When Ned King was developing a tropical-themed menu for Gigantic, his Easthampton, Massachusetts, bar, he turned to a variety of sources for sun-drenched inspiration. Some of the cocktails hailed from the tiki canon, while others were tropical drinks born abroad, and the rest were original to the bar. But, with King intent on adding a pre-tiki drink to the mix, one recipe stuck out as a genuine antique, a relic of Gilded Age New York: the Gem.
Five years before the Daiquiri actually made its debut, the Daiquiri-esque Gem—a rum and Cognac sour featuring lime juice, pineapple syrup and cinnamon—was published in William Schmidt’s substantial 1891 tome, The Flowing Bowl: What and When to Drink. King asserts that, given the nature of the book, the Gem may have existed for a decade or more before its publication. “[The Flowing Bowl] is a documentation of his life’s work, and it was very much a way to express how impressive he was as a bartender,” King says, pointing to Schmidt’s healthy ego. “I mean, he called himself ‘The Only William.’”
A couple of factors drew King to the Gem. The drink’s title caught his eye right away, especially in contrast to some of the wackier, if charming, names found in Schmidt’s book, like the Brain-Duster (sherry, vermouth, absinthe), Hot Benefactor (hot rum, Chianti and lemon) and Palate Tickler (rum, molasses, lemon). Compared to these drinks, the Gem sounds “elegant and simple, which reflects the drink’s build,” says King.
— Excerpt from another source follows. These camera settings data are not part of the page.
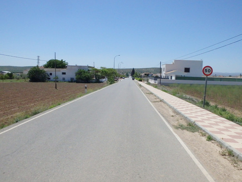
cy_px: 91
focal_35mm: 28
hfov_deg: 63.4
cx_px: 121
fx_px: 196
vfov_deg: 49.7
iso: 800
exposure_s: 1/1600
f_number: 11
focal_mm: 5
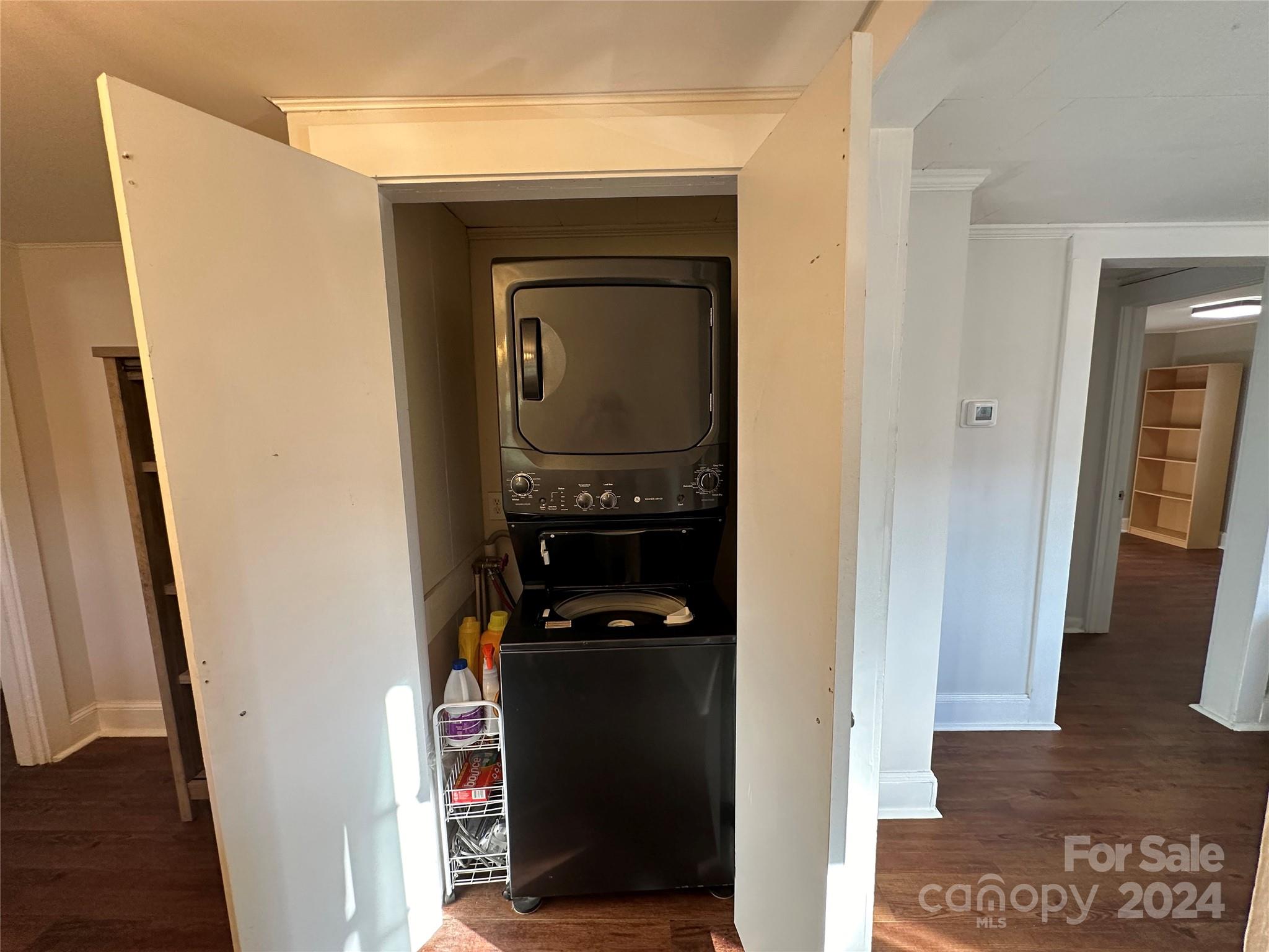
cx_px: 634
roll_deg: +0.9
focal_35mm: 14
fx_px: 513
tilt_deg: -7.1
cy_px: 476
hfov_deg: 102.1
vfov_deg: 85.7
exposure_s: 1/120
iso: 200
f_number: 2.2
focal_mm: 2.22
The other draw was the cocktail’s ancestry. The Gem is clearly descended from the original “flowing bowl”: punch. Its split base of aged rum and French brandy reflects a classic combination found in countless pre–Civil War punch recipes. Though the original Gem recipe calls for Santa Cruz (or St. Croix) rum—a popular style during the late 19th century—King opts for an easier-to-source Jamaican rum, specifically Appleton Signature, and calls on bar-world darling Pierre Ferrand 1840 Cognac for the brandy in his version.
As for the drink’s other elements, King’s spec pays homage to the original, with a few notable departures. He keeps the lime juice, of course, but ditches the small measure of sugar Schmidt called for, finding the secondary sweetener to be unnecessary. The pineapple syrup remains a central feature, and it really steals the show, pushing the Gem into overtly tropical territory while also giving the finished drink a pleasing frothiness. King prefers a pineapple gomme syrup for its heft and richness, not to mention its historical accuracy, but says a 2:1 pineapple syrup works well, too. He also skips the “slice of lemon on top” that the original recipe called for, due to the suggested garnish’s incongruity in the lime-tinged drink and the fact that it distracts from the otherwise pristine layer of foam that crowns the cocktail.
King’s boldest addition to the recipe is a dash of Angostura bitters, which he likens to seasoning food with salt. “I knew that having a little bit of spice was going to tie the rum and the pineapple together,” he says. That spice also supports the original recipe’s dusting of cinnamon, which King maintained in his version.
The fact that Schmidt’s original spec calls for cinnamon over the far more common nutmeg—the ultimate punch-topper—bolsters the Gem’s status as a prototypical example of pre-tiki.
For King, the topping, pineapple syrup and punch-inspired split base made the Gem the perfect cocktail to represent the pre-tiki era on his tropical menu. Though that menu’s since been archived, the drink has landed a spot on Gigantic’s “classics” list, alongside more well-known cocktails like the Dry Martini and New York Sour.
“The Gem is pre-tiki in that it’s a tropical drink without the acknowledgement of it being a tropical drink,” says King. Unlike pre-tiki cocktails experienced in situ around the globe—like the Queen’s Park Swizzle and Singapore Sling—the Gem is a testament to the influence of equatorial ingredients (acquired, it should be noted, through mass colonization and American and British imperialism across the Caribbean, Pacific and Latin America) on the Yankee bartender’s palette, and in turn, their compositions.
The Gem may not have had a direct role in changing the course of tropical drinks, but its very existence highlights a moment in history: the start of sugar, rum, tropical fruit and spices becoming ubiquitous and relatively affordable stateside. Between its historical significance and its overall flavor profile, King is baffled as to why the drink hasn’t garnered more attention. “Maybe the Gem is overlooked because the beauty of Schmidt’s recipe isn’t immediately obvious,” he suggests. “But after a little bit of tweaking, it’s a masterpiece.”